Question

How do you find arc length of the curve $f\left( x \right)=2{{\left( x-1 \right)}^{\dfrac{3}{2}}}$ over the interval [1,5]?

Answer 1

The question asks us to find the length of the arc for the following function in the given interval. This question needs the concept of both integration and differentiation. The formula used to find the length of the arc of the curve is $s=\int\limits_{a}^{b}{\sqrt{1+{{\left( \dfrac{dy}{dx} \right)}^{2}}}}dx$. Here $y$is the curve, s is the length of the curve. This formula works for any kind of curve.

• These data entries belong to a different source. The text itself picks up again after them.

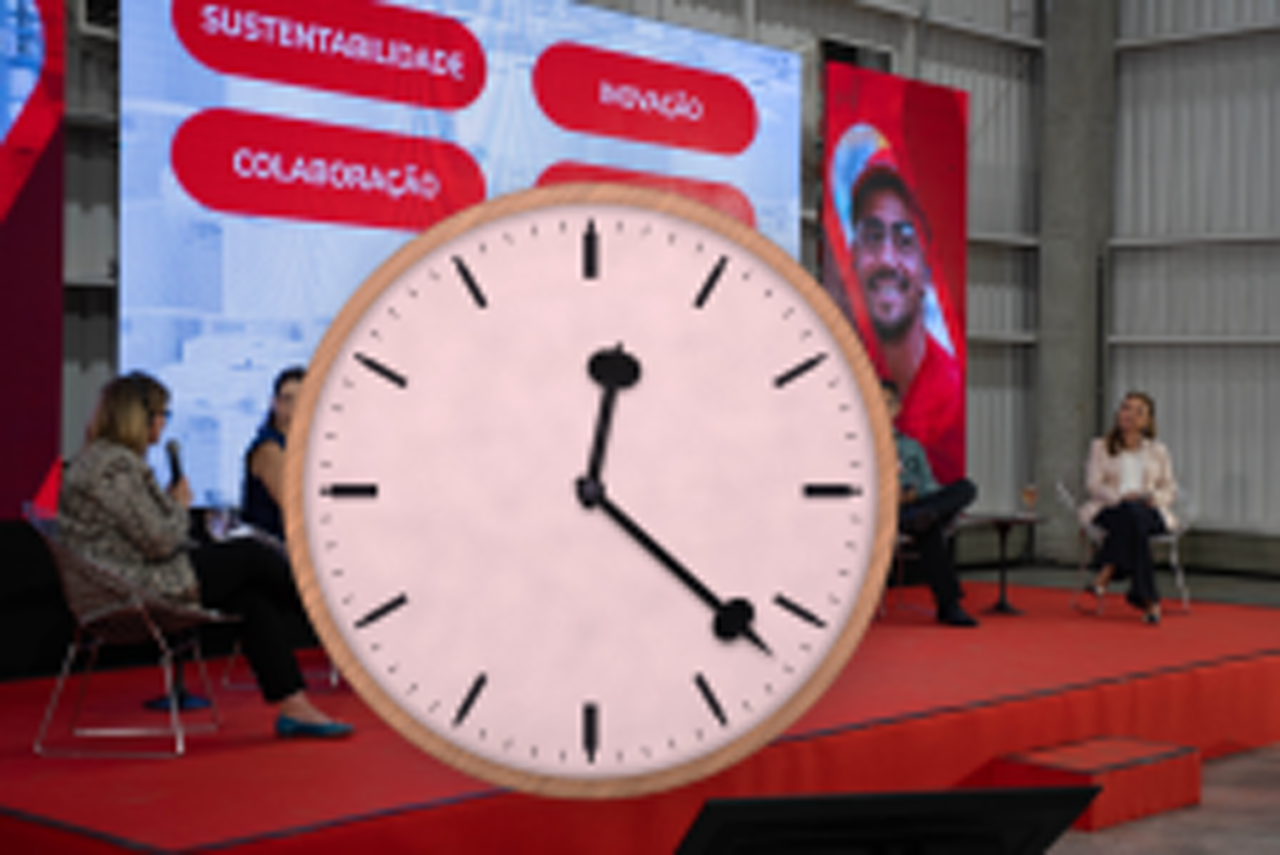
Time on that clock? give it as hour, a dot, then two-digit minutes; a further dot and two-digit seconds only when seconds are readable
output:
12.22
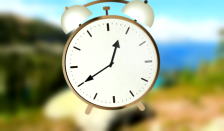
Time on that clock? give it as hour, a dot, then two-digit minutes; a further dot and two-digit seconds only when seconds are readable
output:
12.40
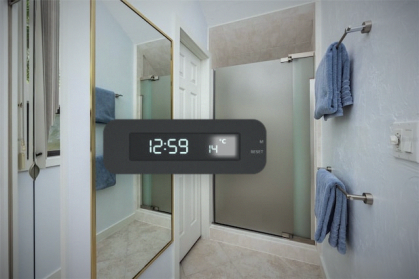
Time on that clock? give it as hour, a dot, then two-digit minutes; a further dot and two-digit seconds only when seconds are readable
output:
12.59
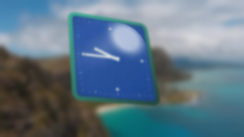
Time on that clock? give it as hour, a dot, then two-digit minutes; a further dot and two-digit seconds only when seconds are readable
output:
9.45
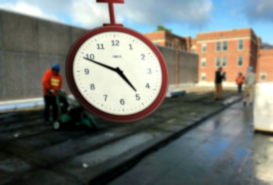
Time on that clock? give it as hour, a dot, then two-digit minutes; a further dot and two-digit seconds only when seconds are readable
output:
4.49
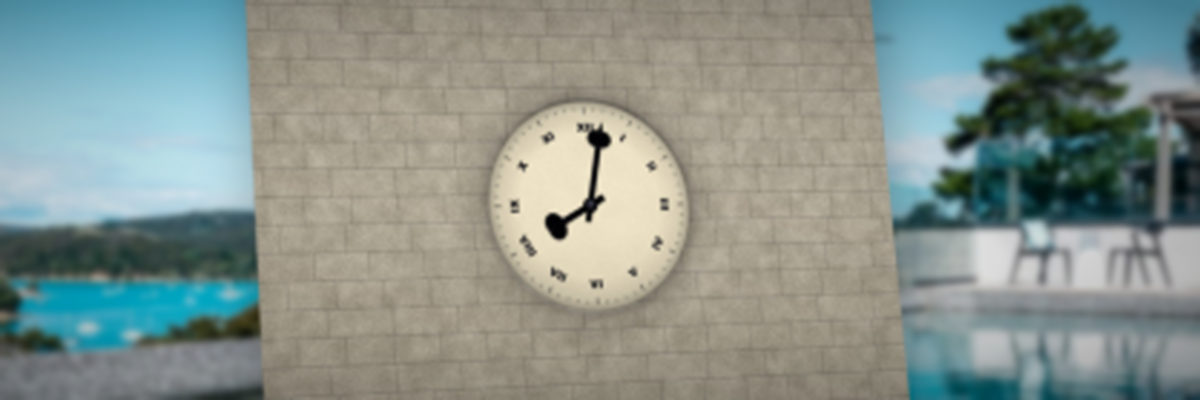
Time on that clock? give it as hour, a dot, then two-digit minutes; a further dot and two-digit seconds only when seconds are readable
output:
8.02
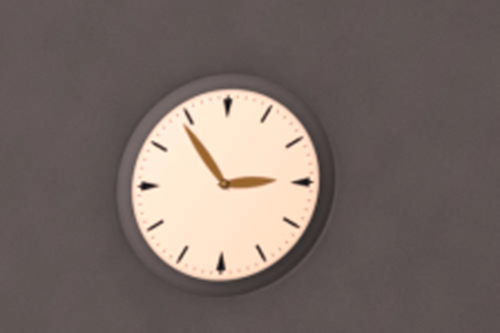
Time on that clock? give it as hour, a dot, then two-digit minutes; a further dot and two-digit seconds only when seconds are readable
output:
2.54
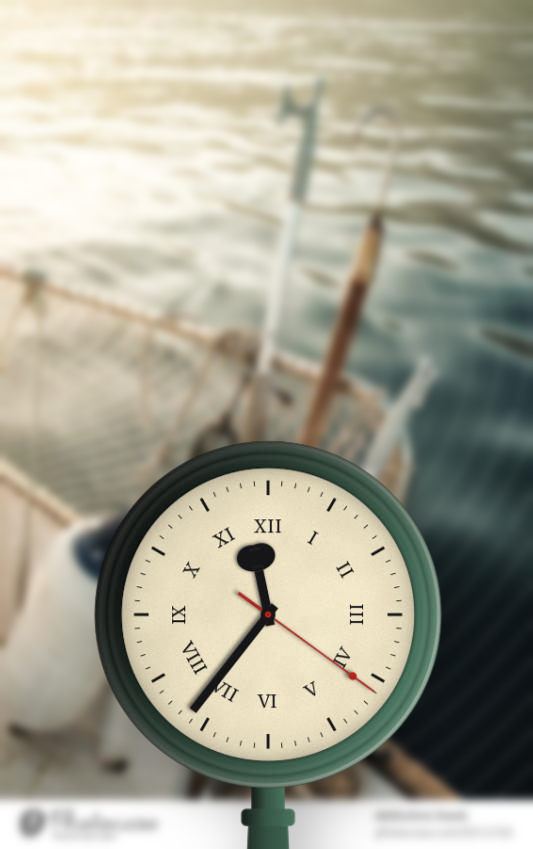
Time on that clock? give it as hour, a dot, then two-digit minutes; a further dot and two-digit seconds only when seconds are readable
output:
11.36.21
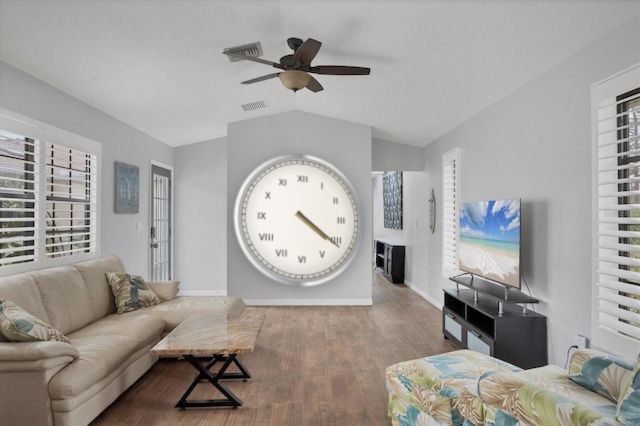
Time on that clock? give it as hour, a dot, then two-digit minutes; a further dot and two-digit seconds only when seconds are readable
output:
4.21
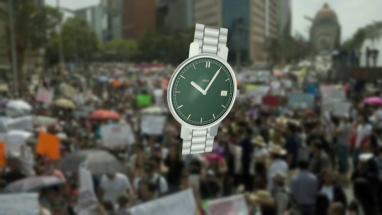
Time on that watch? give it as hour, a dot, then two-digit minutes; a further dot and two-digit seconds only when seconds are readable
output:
10.05
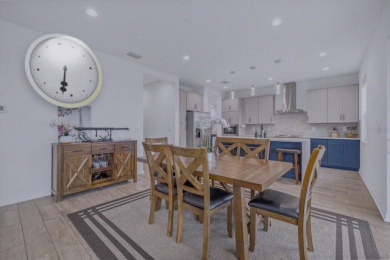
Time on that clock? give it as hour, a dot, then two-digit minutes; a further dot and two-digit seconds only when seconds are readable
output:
6.33
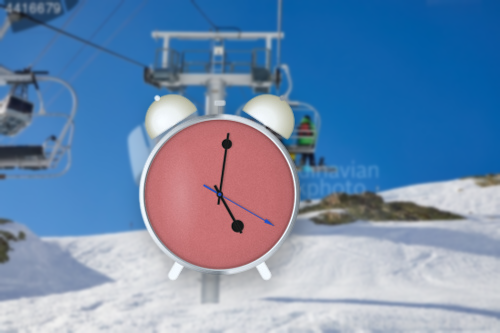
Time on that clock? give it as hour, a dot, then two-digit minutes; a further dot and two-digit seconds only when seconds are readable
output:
5.01.20
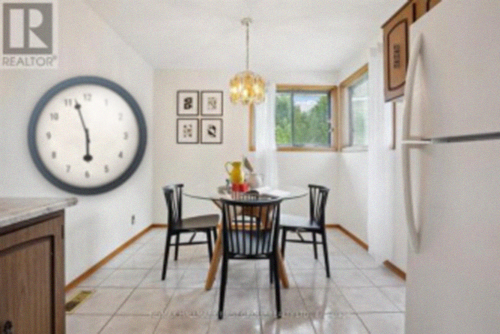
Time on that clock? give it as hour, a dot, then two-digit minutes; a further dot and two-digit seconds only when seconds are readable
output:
5.57
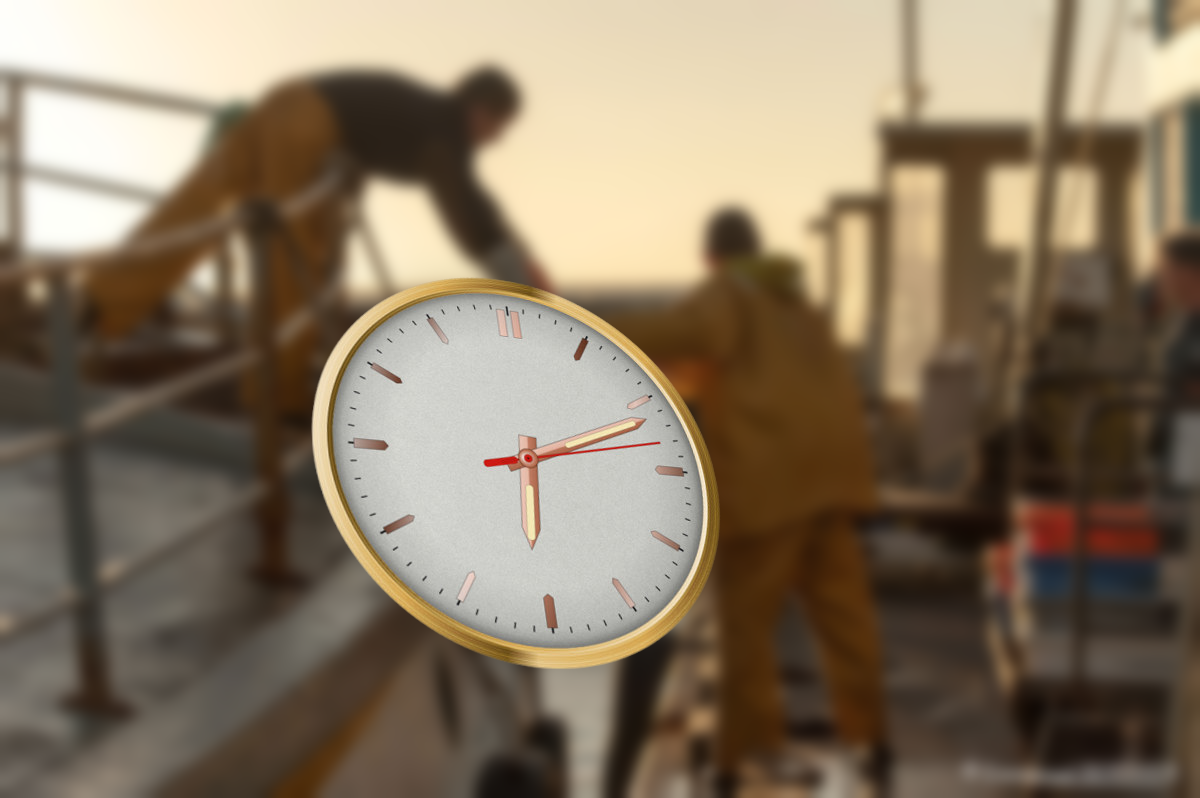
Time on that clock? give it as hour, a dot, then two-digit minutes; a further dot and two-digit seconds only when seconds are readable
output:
6.11.13
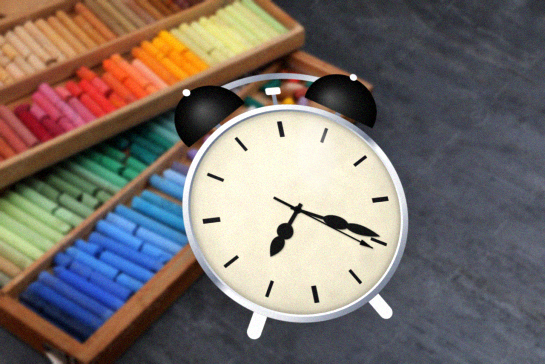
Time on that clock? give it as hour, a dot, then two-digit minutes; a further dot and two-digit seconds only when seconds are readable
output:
7.19.21
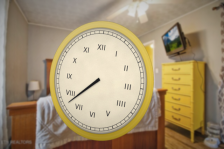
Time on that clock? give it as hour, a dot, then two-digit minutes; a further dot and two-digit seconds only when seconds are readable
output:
7.38
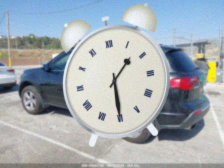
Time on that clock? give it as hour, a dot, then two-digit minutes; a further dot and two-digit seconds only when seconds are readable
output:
1.30
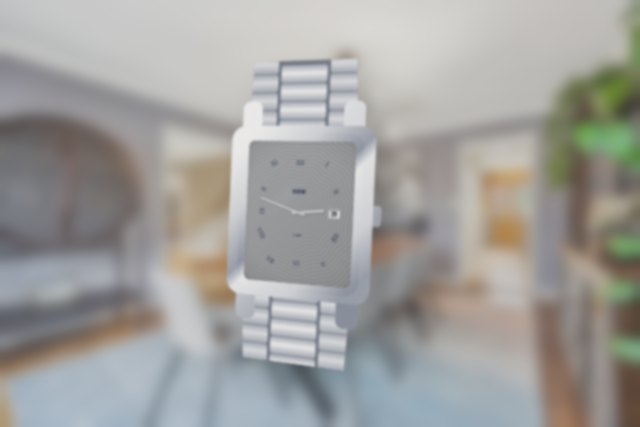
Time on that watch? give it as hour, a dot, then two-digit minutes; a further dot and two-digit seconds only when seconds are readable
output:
2.48
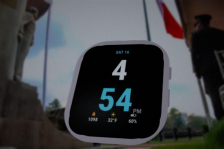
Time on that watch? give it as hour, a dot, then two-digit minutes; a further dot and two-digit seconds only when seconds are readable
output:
4.54
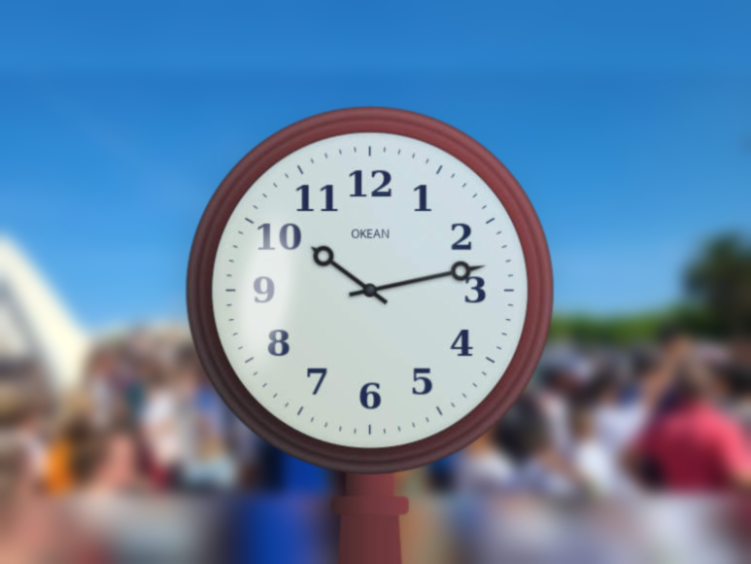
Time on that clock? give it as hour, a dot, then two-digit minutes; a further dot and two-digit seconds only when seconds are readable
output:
10.13
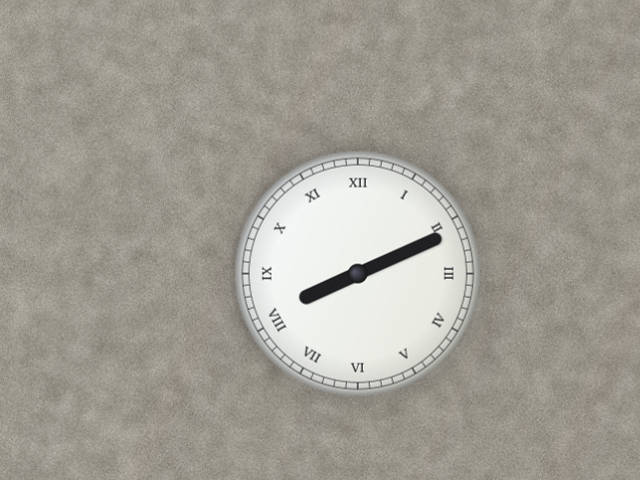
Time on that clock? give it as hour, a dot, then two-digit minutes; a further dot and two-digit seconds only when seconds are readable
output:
8.11
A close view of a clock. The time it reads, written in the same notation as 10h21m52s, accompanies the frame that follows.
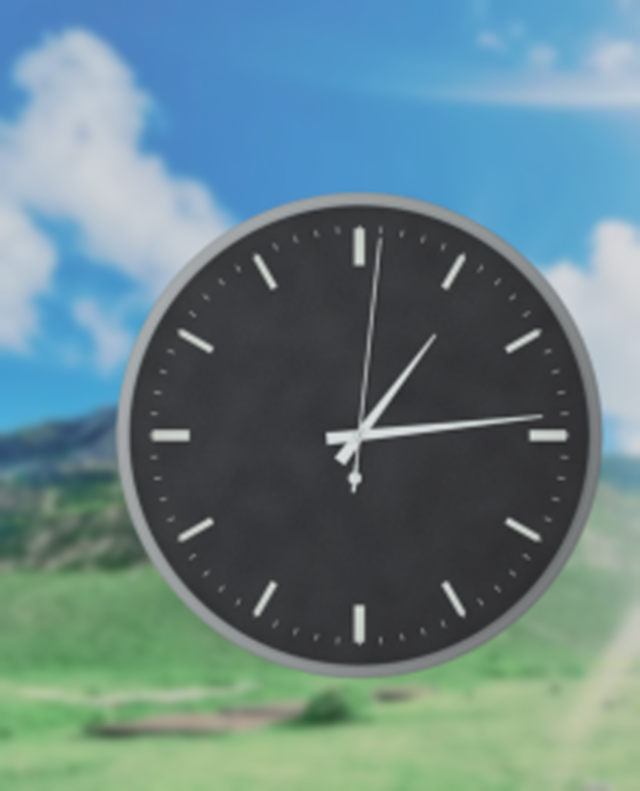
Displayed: 1h14m01s
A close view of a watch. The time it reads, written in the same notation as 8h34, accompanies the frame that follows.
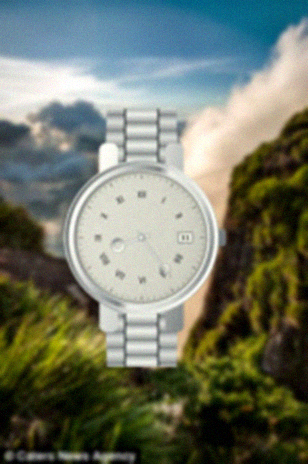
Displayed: 8h24
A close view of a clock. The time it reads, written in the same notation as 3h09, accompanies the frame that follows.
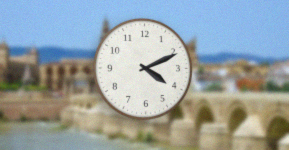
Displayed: 4h11
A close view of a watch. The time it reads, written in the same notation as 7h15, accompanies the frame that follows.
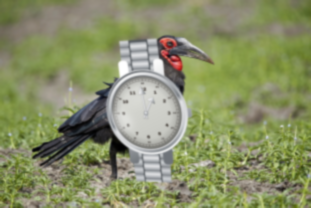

Complete step-by-step solution:
According to the question, the curve given is $y$ which is $f\left( x \right)=2{{\left( x-1 \right)}^{\dfrac{3}{2}}}$. On applying the formula $s=\int\limits_{a}^{b}{\sqrt{1+{{\left( \dfrac{dy}{dx} \right)}^{2}}}}dx$ to find the length of the curve. Our first step is to differentiate the given function, $f\left( x \right)=2{{\left( x-1 \right)}^{\dfrac{3}{2}}}$.
On differentiating the function we get:
$\dfrac{dy}{dx}=\dfrac{d\left[ 2{{\left( x-1 \right)}^{\dfrac{3}{2}}} \right]}{dx}$
The formula used here to differentiate the curve is, if a term ${{x}^{n}}$ is given then on differentiation it becomes $n\times {{x}^{n-1}}$ , so on applying same on the above function we get:
$\Rightarrow 2\times \dfrac{3}{2}{{\left( x-1 \right)}^{\dfrac{1}{2}}}$
$\Rightarrow 3\sqrt{x-1}$
Now, we will ahead towards the 2nd step which is to find the value of ${{\left( \dfrac{dy}{dx} \right)}^{2}}$
$\Rightarrow {{\left( \dfrac{dy}{dx} \right)}^{2}}={{[3\sqrt{x-1}]}^{2}}$
On squaring the above term we get:
$\Rightarrow 9(x-1)$
On finding the value of $\sqrt{1+{{\left( \dfrac{dy}{dx} \right)}^{2}}}$, we get
$\Rightarrow \sqrt{1+9(x-1)}$
$\Rightarrow \sqrt{9x-8}$
Further, we will integrate the equation $\sqrt{1+{{\left( \dfrac{dy}{dx} \right)}^{2}}}$with respect to $dx$ with the limit $[1,5]$.
Use the formula $\int\limits_{a}^{b}{\sqrt{1+{{\left( \dfrac{dy}{dx} \right)}^{2}}}}dx$, where $a$is $1$ and $b$ is$5$. Hence putting the value in the above formula, we get
$\Rightarrow \int\limits_{a}^{b}{\sqrt{9x-8}}dx$
On integrating the number, we use the formula ${{x}^{n}}$ we get ${{\dfrac{x}{n+1}}^{n+1}}$, so applying the same we get:
$\Rightarrow \int\limits_{1}^{5}{\sqrt{9x-8}dx}$
$\Rightarrow \int\limits_{1}^{5}{\dfrac{2}{3\times 9}{{(9x-8)}^{\dfrac{3}{2}}}dx}$
On multiplying the denominator we get
$\Rightarrow \left[ \dfrac{2}{27}{{(9x-8)}^{\dfrac{3}{2}}}dx \right]_{1}^{5}$
We will now apply the limits on the above expression
$\Rightarrow \dfrac{2}{27}\left[ {{\left( 9\times 5-8 \right)}^{\dfrac{3}{2}}}-{{(9\times 1-8)}^{\dfrac{3}{2}}} \right]$
On calculating we get
$\Rightarrow \dfrac{2}{27}\left[ {{\left( 45-8 \right)}^{\dfrac{3}{2}}}-{{(9-8)}^{\dfrac{3}{2}}} \right]$
$\Rightarrow \dfrac{2}{27}\left[ {{\left( 37 \right)}^{\dfrac{3}{2}}}-{{(1)}^{\dfrac{3}{2}}} \right]$
$\Rightarrow \dfrac{2}{27}\left[ {{\left( 37 \right)}^{\dfrac{3}{2}}}-1 \right]$
$\therefore$The length of the arc for the given curve in the interval $\left[ 1,5 \right]$ is $\dfrac{2}{27}\left[ {{\left( 37 \right)}^{\dfrac{3}{2}}}-1 \right]$.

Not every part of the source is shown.